Storage Considerations

  • Delta Tables: Data must be stored as Apache Iceberg-compatible Delta tables in Apache Parquet format. Native Apache Iceberg tables, external tables, and Delta tables using deletion vectors aren’t supported.

Other Considerations

  • Row-Level Updates: Querying Iceberg tables configured to use Iceberg V2 MoR Position / Equality Deletes or Iceberg V3 Deletion Vectors isn’t supported.
  • Views: Querying Iceberg views isn’t supported.

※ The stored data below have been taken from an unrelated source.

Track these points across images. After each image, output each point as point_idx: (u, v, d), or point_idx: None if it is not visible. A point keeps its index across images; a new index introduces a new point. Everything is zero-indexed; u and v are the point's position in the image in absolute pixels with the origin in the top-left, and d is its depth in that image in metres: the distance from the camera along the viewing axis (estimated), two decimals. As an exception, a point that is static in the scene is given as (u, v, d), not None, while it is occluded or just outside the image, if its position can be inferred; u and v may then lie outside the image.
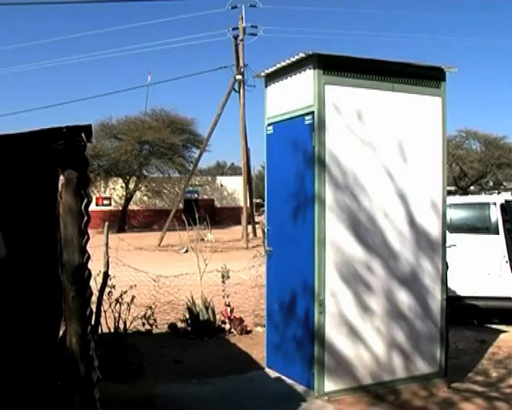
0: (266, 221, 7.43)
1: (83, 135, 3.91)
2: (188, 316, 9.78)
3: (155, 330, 9.54)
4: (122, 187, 49.64)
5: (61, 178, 3.95)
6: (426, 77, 6.94)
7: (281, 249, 7.02)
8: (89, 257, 4.24)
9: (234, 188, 55.06)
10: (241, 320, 9.78)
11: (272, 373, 7.11)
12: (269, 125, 7.26)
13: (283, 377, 6.88)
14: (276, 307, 7.07)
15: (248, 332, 9.71)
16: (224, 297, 10.32)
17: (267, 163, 7.38)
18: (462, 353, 8.73)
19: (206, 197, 57.23)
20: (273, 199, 7.26)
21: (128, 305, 8.16)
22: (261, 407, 6.19)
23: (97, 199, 49.93)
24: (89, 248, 4.33)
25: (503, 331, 10.16)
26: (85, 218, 4.06)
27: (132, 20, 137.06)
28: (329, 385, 6.36)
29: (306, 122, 6.46)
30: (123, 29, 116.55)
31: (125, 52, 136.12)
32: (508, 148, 51.84)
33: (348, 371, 6.47)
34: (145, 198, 53.05)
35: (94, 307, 6.70)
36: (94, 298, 5.95)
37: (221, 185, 59.79)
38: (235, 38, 35.97)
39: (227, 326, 9.78)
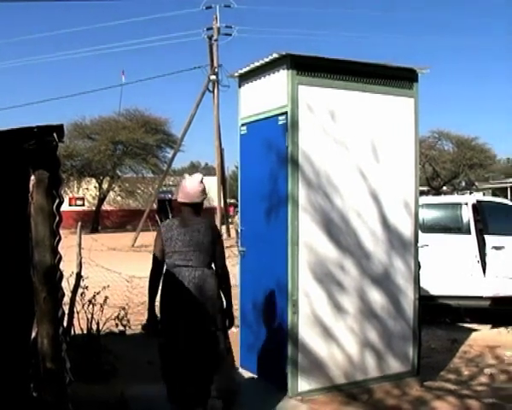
0: (240, 221, 7.43)
1: (54, 135, 3.87)
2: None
3: (129, 331, 9.48)
4: (95, 187, 49.36)
5: (33, 178, 3.92)
6: (398, 78, 6.98)
7: (254, 250, 7.02)
8: (60, 258, 4.21)
9: (208, 188, 55.01)
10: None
11: (246, 373, 7.11)
12: (242, 125, 7.26)
13: (257, 378, 6.88)
14: (250, 307, 7.07)
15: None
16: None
17: (241, 163, 7.38)
18: (434, 352, 8.81)
19: (179, 198, 57.04)
20: (247, 199, 7.26)
21: (101, 306, 8.09)
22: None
23: (70, 199, 49.60)
24: (61, 248, 4.29)
25: (475, 330, 10.28)
26: (57, 218, 4.03)
27: (106, 19, 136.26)
28: (303, 385, 6.37)
29: (280, 122, 6.47)
30: (96, 28, 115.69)
31: (98, 51, 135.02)
32: (480, 149, 52.52)
33: (322, 371, 6.49)
34: (119, 198, 52.73)
35: (66, 308, 6.65)
36: (66, 299, 5.91)
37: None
38: (210, 38, 35.93)
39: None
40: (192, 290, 5.28)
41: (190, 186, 5.54)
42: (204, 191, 5.60)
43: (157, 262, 5.47)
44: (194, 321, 5.27)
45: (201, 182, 5.62)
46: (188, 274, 5.30)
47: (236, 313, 7.44)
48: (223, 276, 5.59)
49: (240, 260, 7.35)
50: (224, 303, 5.65)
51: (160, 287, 5.47)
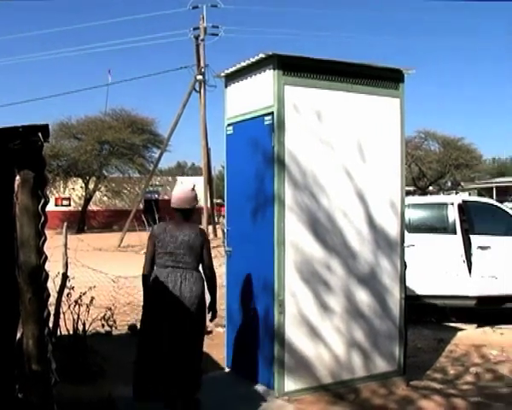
0: (226, 221, 7.43)
1: (40, 135, 3.86)
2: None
3: (115, 332, 9.46)
4: (82, 187, 49.09)
5: (18, 178, 3.90)
6: (384, 78, 7.01)
7: (241, 250, 7.02)
8: (46, 258, 4.19)
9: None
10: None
11: (232, 373, 7.11)
12: (229, 125, 7.26)
13: (243, 378, 6.87)
14: (237, 307, 7.07)
15: (209, 333, 9.64)
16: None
17: (227, 163, 7.37)
18: (420, 351, 8.84)
19: (166, 198, 56.89)
20: (233, 199, 7.26)
21: (87, 306, 8.06)
22: (221, 407, 6.19)
23: (56, 199, 49.36)
24: (47, 249, 4.28)
25: (461, 330, 10.33)
26: (42, 218, 4.01)
27: (92, 18, 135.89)
28: (290, 385, 6.38)
29: (266, 122, 6.47)
30: (84, 27, 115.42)
31: (84, 51, 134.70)
32: (466, 149, 52.77)
33: (308, 371, 6.50)
34: (105, 198, 52.48)
35: (52, 308, 6.63)
36: (52, 299, 5.89)
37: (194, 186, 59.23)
38: (196, 38, 35.85)
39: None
40: (181, 290, 5.72)
41: (182, 193, 6.02)
42: (195, 199, 6.06)
43: (149, 261, 5.94)
44: (181, 319, 5.67)
45: (193, 190, 6.07)
46: (180, 275, 5.76)
47: (223, 313, 7.45)
48: (210, 276, 6.04)
49: (226, 261, 7.34)
50: (209, 299, 6.10)
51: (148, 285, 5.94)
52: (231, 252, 7.18)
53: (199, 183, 39.20)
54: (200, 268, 5.99)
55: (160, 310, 5.71)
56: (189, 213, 6.02)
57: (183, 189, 6.10)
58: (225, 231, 7.38)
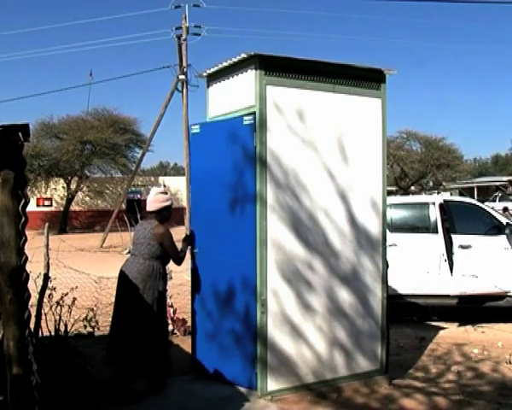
0: (190, 223, 7.42)
1: (20, 134, 3.83)
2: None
3: (97, 333, 9.43)
4: (63, 187, 48.79)
5: (-3, 178, 3.87)
6: (366, 78, 7.03)
7: (215, 251, 6.92)
8: (26, 259, 4.17)
9: (177, 188, 54.60)
10: (184, 321, 9.72)
11: (210, 375, 7.07)
12: (211, 125, 7.24)
13: (227, 378, 6.86)
14: (211, 310, 6.96)
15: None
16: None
17: (204, 163, 7.33)
18: (402, 350, 8.88)
19: (149, 198, 56.61)
20: (210, 199, 7.21)
21: (69, 307, 8.03)
22: (203, 408, 6.17)
23: (38, 200, 49.03)
24: (29, 249, 4.26)
25: (442, 328, 10.40)
26: (23, 219, 3.99)
27: (75, 17, 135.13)
28: (272, 384, 6.38)
29: (248, 122, 6.46)
30: (65, 26, 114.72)
31: (67, 50, 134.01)
32: (447, 149, 53.07)
33: (291, 370, 6.51)
34: (87, 199, 52.24)
35: (33, 309, 6.59)
36: (34, 300, 5.86)
37: (164, 186, 59.24)
38: (179, 37, 35.71)
39: (170, 327, 9.70)
40: (129, 271, 6.59)
41: (148, 198, 6.91)
42: (160, 201, 6.85)
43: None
44: (127, 294, 6.55)
45: (160, 193, 6.95)
46: (130, 260, 6.73)
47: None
48: (179, 263, 7.00)
49: (193, 261, 7.23)
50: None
51: None
52: (200, 253, 7.11)
53: (181, 183, 38.90)
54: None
55: (117, 289, 6.71)
56: (155, 213, 6.82)
57: (150, 194, 6.96)
58: (189, 233, 7.36)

  • Namespaces: Up to two levels of nesting are supported: catalog -> namespace -> table or catalog -> namespace -> namespace -> table. When configuring a data stream, the Database picklist displays the names of all top-level namespaces, and the Schema picklist displays secondary namespaces registered under the selected top-level namespace. If no secondary namespaces exist, the Schema picklist is empty.

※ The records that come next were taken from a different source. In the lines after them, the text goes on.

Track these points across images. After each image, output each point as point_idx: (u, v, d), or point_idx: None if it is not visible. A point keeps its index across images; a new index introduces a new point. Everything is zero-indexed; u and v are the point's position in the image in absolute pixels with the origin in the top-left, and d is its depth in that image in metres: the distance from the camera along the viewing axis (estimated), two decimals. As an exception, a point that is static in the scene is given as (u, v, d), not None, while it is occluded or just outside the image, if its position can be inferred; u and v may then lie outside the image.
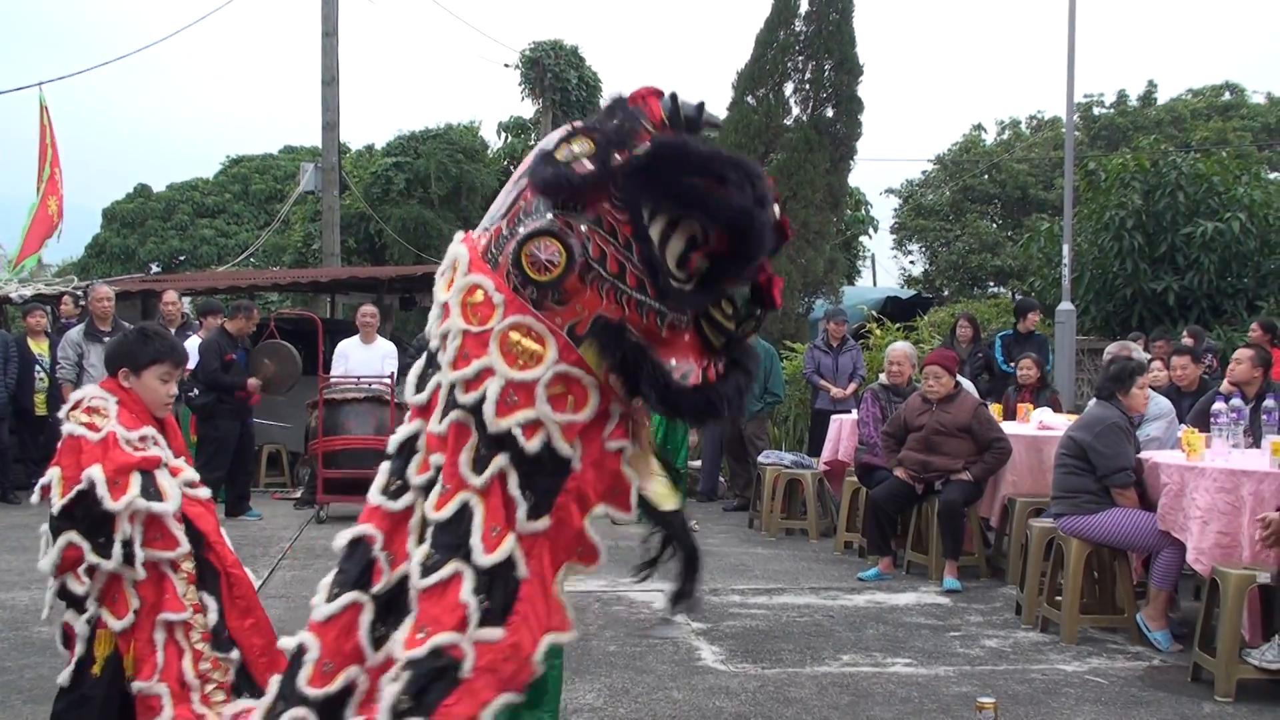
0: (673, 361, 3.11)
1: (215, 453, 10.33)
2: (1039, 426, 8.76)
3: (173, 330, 12.23)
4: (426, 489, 3.23)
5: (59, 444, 3.72)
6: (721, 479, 12.85)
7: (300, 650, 3.27)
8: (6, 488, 11.83)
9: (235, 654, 3.77)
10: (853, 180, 18.68)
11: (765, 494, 10.54)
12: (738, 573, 8.44)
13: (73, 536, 3.56)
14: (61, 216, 18.85)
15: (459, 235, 3.43)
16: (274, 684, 3.38)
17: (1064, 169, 16.44)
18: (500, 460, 3.13)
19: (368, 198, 26.68)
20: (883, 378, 9.58)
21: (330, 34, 20.21)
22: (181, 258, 37.31)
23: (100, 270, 33.55)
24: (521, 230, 3.17)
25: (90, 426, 3.70)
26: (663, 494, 3.30)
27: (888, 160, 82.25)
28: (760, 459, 10.93)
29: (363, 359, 11.46)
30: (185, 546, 3.66)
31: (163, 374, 3.89)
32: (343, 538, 3.35)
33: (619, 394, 3.13)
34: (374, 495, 3.37)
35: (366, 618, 3.23)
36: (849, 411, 10.65)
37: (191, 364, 11.17)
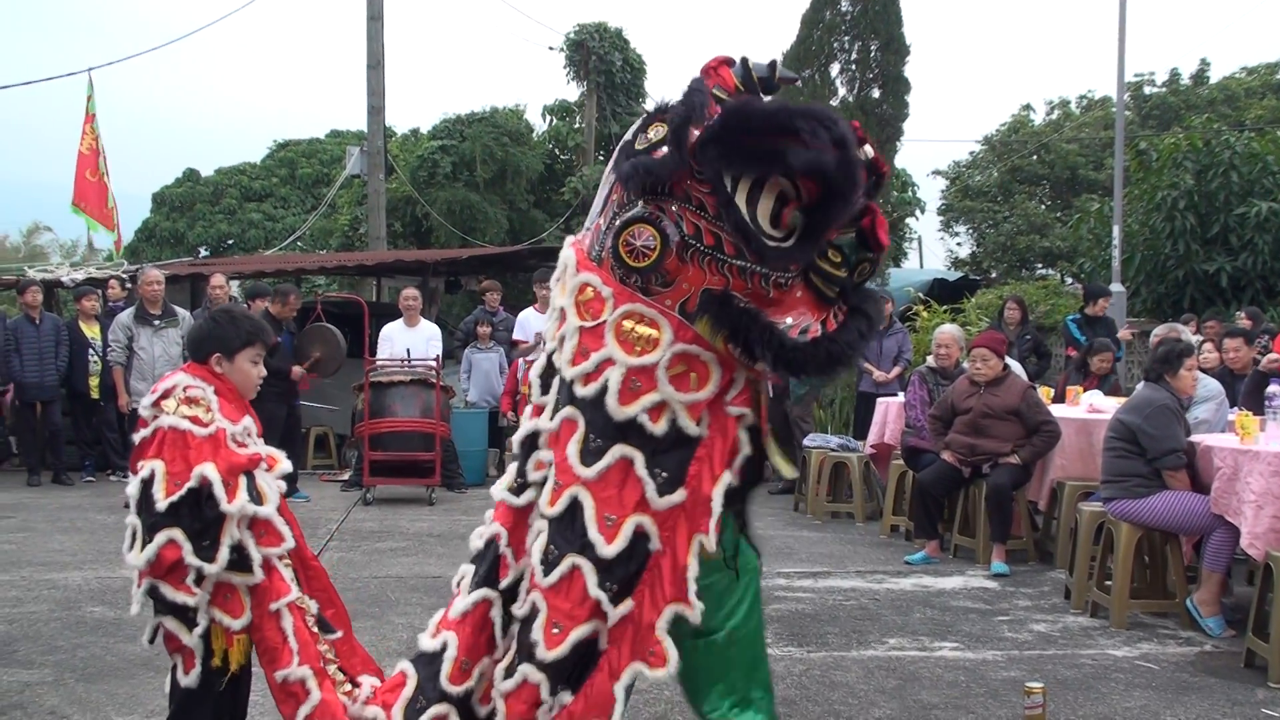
0: (788, 319, 3.12)
1: (263, 435, 10.39)
2: (1088, 409, 8.67)
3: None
4: (543, 484, 3.34)
5: (153, 435, 3.49)
6: (766, 461, 12.81)
7: (442, 648, 3.45)
8: (59, 469, 12.00)
9: (339, 634, 3.72)
10: (899, 161, 18.56)
11: (811, 477, 10.50)
12: (783, 556, 8.41)
13: (175, 534, 3.34)
14: (111, 206, 19.00)
15: (567, 240, 3.51)
16: (410, 675, 3.51)
17: (1114, 149, 16.28)
18: (620, 448, 3.20)
19: (414, 181, 26.78)
20: (930, 360, 9.51)
21: (375, 18, 20.29)
22: (229, 241, 37.66)
23: (150, 254, 33.93)
24: (617, 223, 3.24)
25: (195, 420, 3.50)
26: (783, 464, 3.38)
27: (935, 141, 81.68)
28: (806, 442, 10.89)
29: (407, 342, 11.50)
30: (290, 541, 3.56)
31: (254, 356, 3.79)
32: (477, 536, 3.53)
33: (742, 363, 3.18)
34: (498, 490, 3.53)
35: (496, 612, 3.42)
36: (895, 394, 10.59)
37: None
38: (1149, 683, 5.54)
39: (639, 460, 3.18)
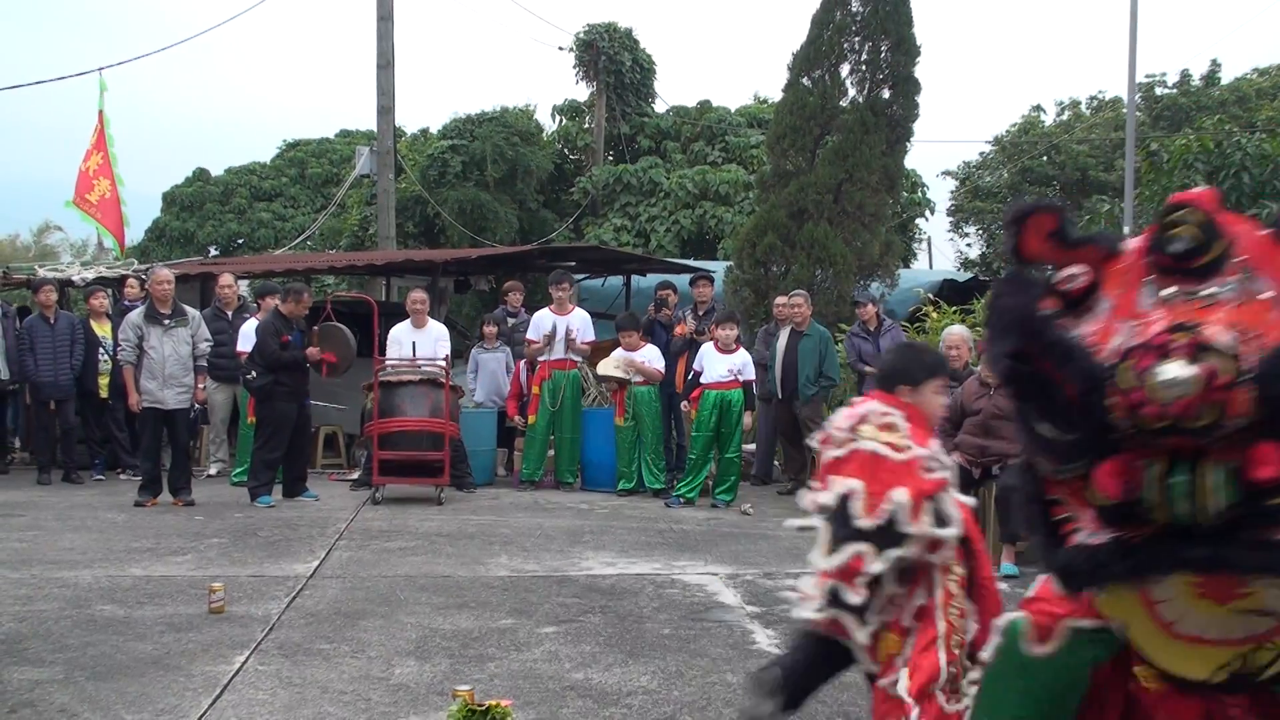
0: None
1: (273, 434, 10.43)
2: (1099, 411, 8.64)
3: (230, 313, 12.37)
4: None
5: (849, 455, 3.80)
6: (776, 462, 12.82)
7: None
8: (70, 468, 12.02)
9: (977, 673, 3.57)
10: (909, 162, 18.50)
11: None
12: (792, 556, 8.40)
13: (863, 549, 3.65)
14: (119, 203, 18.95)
15: None
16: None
17: (1125, 150, 16.24)
18: None
19: (424, 181, 26.81)
20: (939, 361, 9.48)
21: (385, 18, 20.30)
22: (239, 241, 37.74)
23: (160, 253, 34.00)
24: None
25: (892, 446, 3.75)
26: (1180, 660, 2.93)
27: (945, 142, 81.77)
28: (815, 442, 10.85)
29: (416, 343, 11.50)
30: (950, 554, 3.73)
31: (937, 388, 4.00)
32: None
33: None
34: None
35: None
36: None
37: (246, 346, 11.29)
38: (1159, 685, 5.51)
39: None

  • Temporal Data Types: The time and timestamp_ntz data types aren’t supported.
  • Change Data: Certain features in Data 360 require detecting when a data lake object changes (for example, data actions). For Data 360 to construct a change data feed—a log of incremental changes to an external data lake object—a primary key must be specified. To use such features, leverage Iceberg’s identifier-field-ids construct to define which columns comprise a table’s primary key and ensure that your query engines (writers) respect your configuration. Currently, this isn’t possible for Microsoft Fabric OneLake Delta tables.